I am looking at a certain derivation for the full Fourier series of $\phi(x)=\cosh{x}$ on the interval $(-l,l)$. The derivation uses the definition of hyperbolic cosine and the full Fourier series for $e^x$ as follows

$$\begin{align} \cosh{x}&=\frac{e^x+e^{-x}}{2} \\ &=\frac{1}{2}\left(\sum_{n=-\infty}^\infty (-1)^n \frac{l+in\pi}{l^2+n^2\pi^2}e^{\frac{in\pi x}{l}} \sinh{l}+\sum_{n=-\infty}^\infty (-1)^n \frac{l+in\pi}{l^2+n^2\pi^2}e^{-\frac{in\pi x}{l}} \sinh{l}\right)\\&= \frac{1}{2}\left(\sum_{n=-\infty}^\infty (-1)^n \frac{l+in\pi}{l^2+n^2\pi^2}e^{\frac{in\pi x}{l}} \sinh{l}+\sum_{n=-\infty}^\infty (-1)^{-n} \frac{l-in\pi}{l^2+n^2\pi^2}e^{\frac{in\pi x}{l}} \sinh{l}\right) \end{align}$$

My confusion is in seeing how the second sum on the middle line is apparently equal to the second sum on the last line.
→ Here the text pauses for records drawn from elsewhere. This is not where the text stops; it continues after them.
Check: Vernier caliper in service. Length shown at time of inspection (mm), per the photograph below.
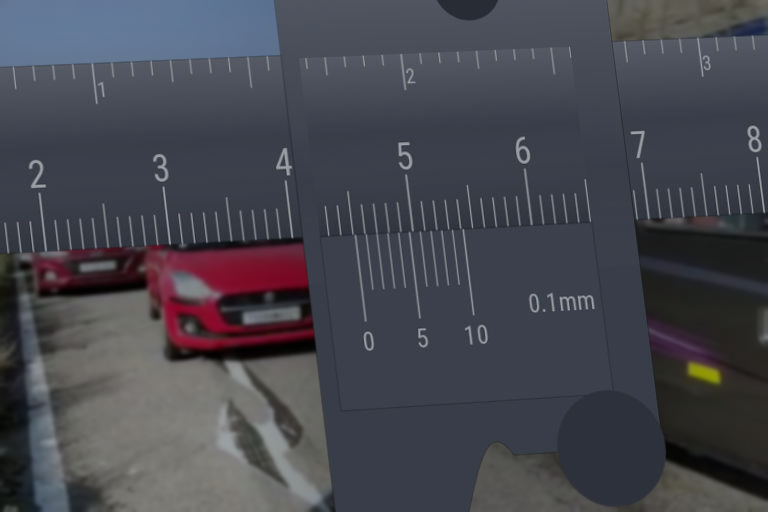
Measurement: 45.2 mm
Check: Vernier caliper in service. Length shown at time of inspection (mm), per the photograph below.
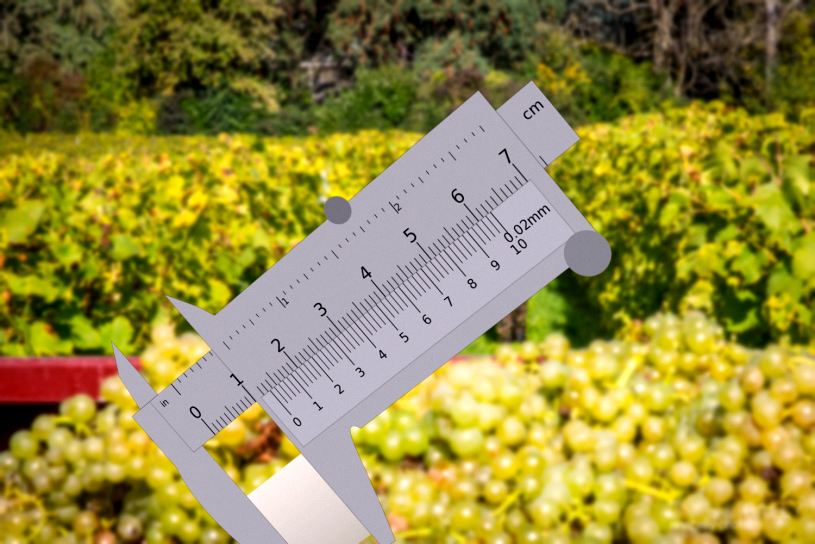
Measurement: 13.4 mm
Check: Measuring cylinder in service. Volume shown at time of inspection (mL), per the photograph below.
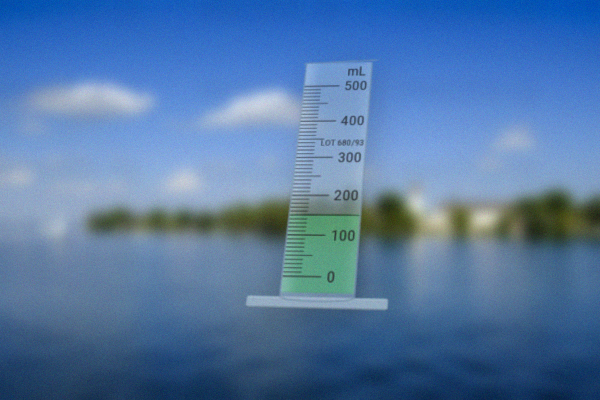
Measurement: 150 mL
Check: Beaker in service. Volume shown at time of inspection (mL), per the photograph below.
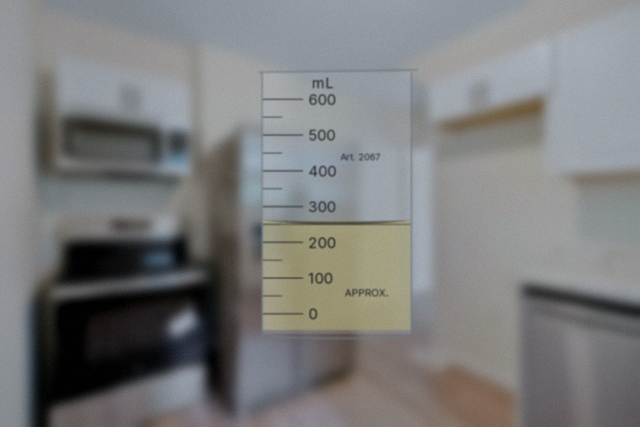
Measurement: 250 mL
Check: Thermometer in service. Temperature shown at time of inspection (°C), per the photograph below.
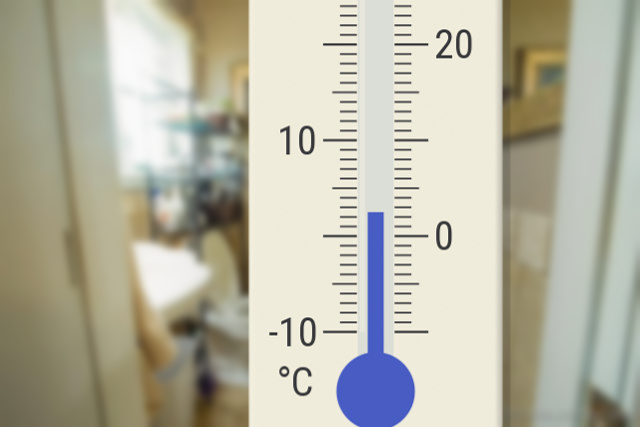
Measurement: 2.5 °C
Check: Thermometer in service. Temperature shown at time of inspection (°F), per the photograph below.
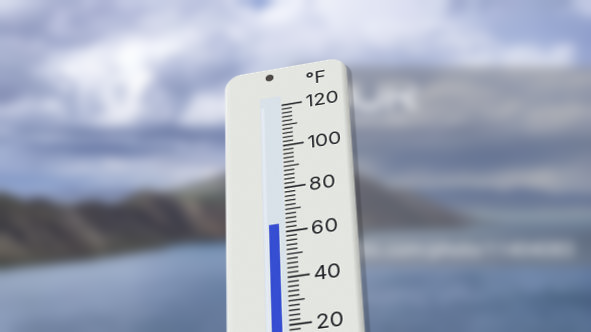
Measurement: 64 °F
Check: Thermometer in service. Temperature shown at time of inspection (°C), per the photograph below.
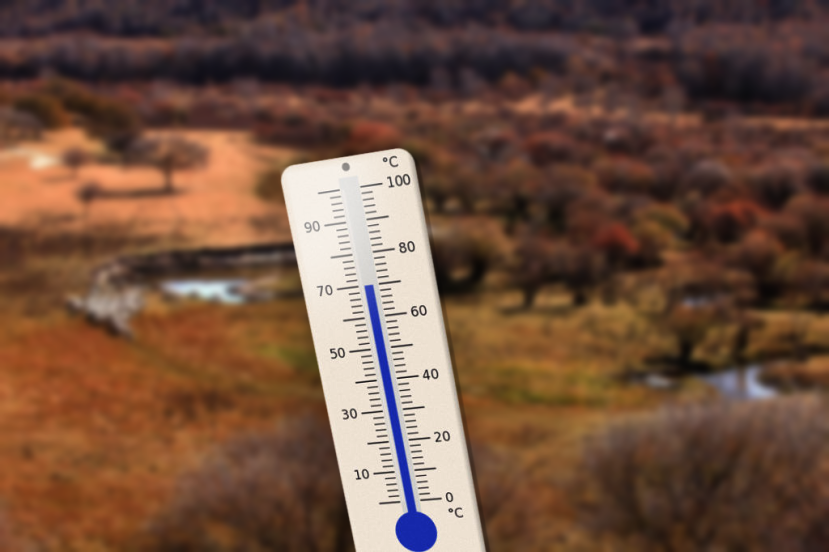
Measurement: 70 °C
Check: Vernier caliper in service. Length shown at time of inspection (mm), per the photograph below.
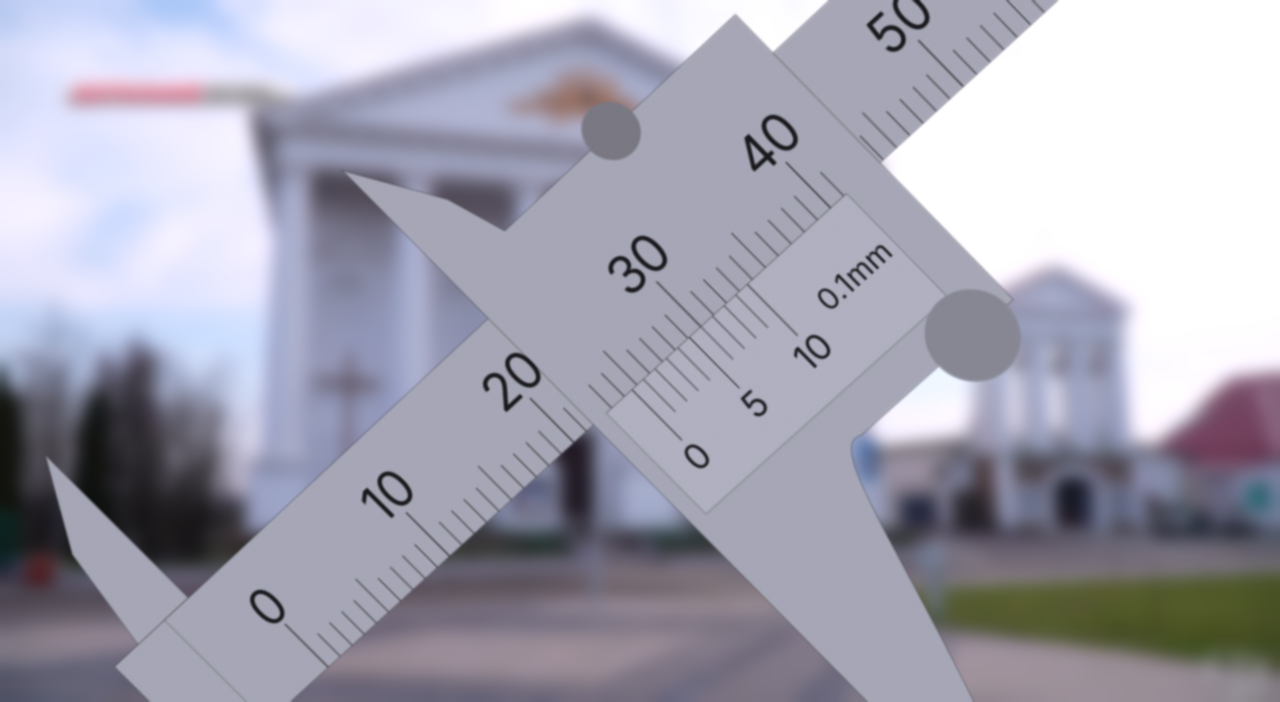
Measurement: 24.6 mm
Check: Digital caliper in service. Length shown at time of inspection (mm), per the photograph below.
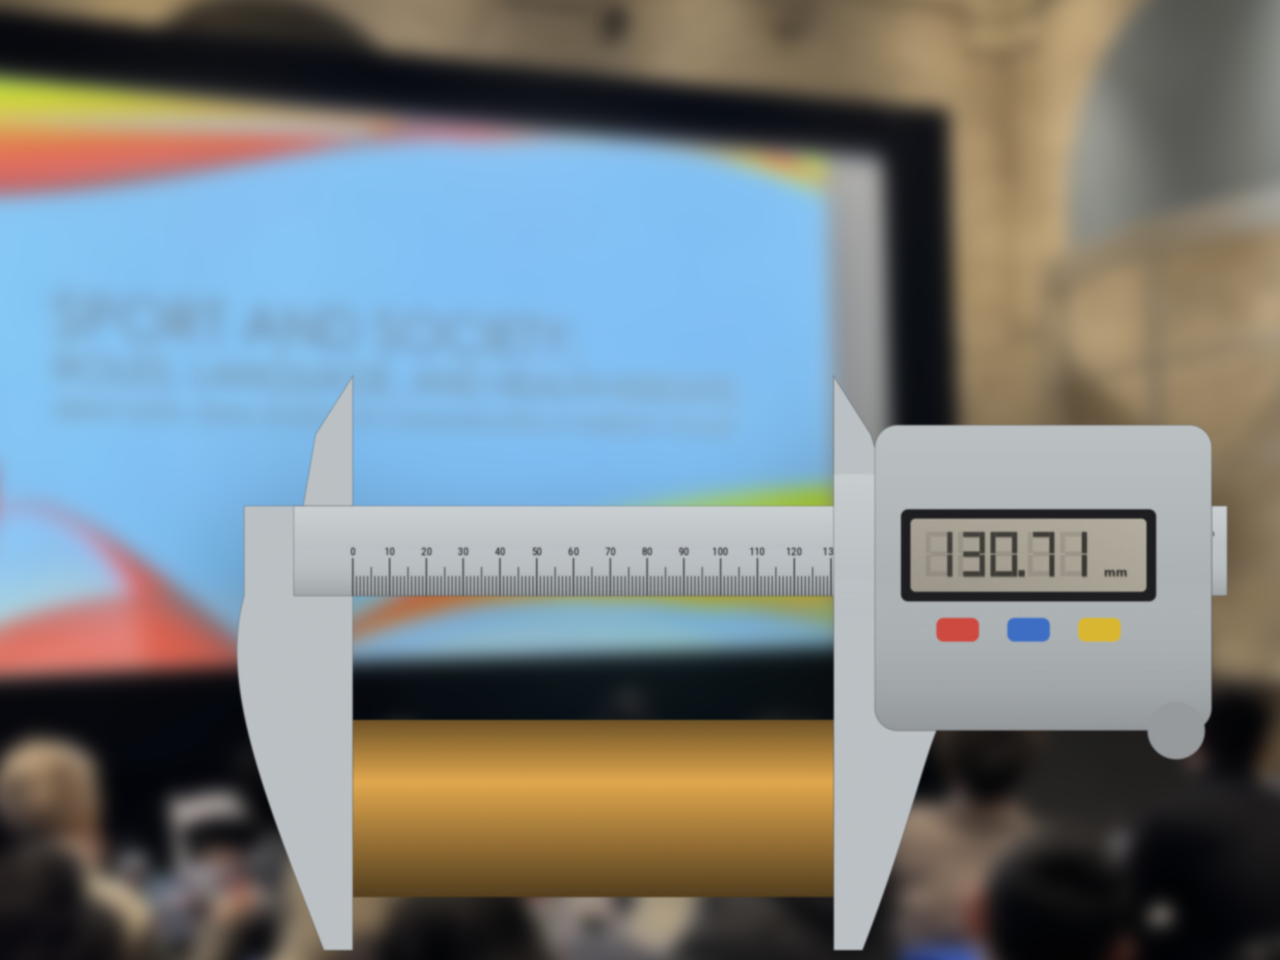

I have thought very long about this and may be missing something simple, but would really appreciate any help in seeing why this is true. Thanks in advance.

Answer 1

This is similar to writing a full fourier series in complex form.

Follow this example:

$f(x) = \frac{a_0}{2}+\sum_{n=-\infty}^\infty (a_n cos(nx) b_n sin(nx)$

$= \frac{a_0}{2} + \sum_{n=-\infty}^\infty a_n \frac{e^{inx}+e^{-inx}}{2} + b_n \frac{e^{inx} -e^{-inx}}{2i}$

$=\frac{a_0}{2} + \sum_{n=-\infty}^\infty \frac{a_n-ib_n}{2} e^{inx} + \sum_{n=-\infty}^\infty \frac{a_n+ib_n}{2} e^{-inx}$

$=\sum_{n=-\infty}^\infty c_n e^{inx}$

Also, remember that $\cos(n\pi) =(-1)^n$ and De Moivre's Theorem $e^{ix}= \cos(x) + i \sin(x)$

so $(-1)^n e^{\frac{-in \pi x}{l}} = (-1)^n e^{\frac{-in \pi x}{l}} \frac{e^{\frac{in \pi x}{l}} }{e^{\frac{in \pi x}{l}} } $

Using this idea, we can apply it to the 2nd line posed in your question and should see the results follow.

Hope this helps.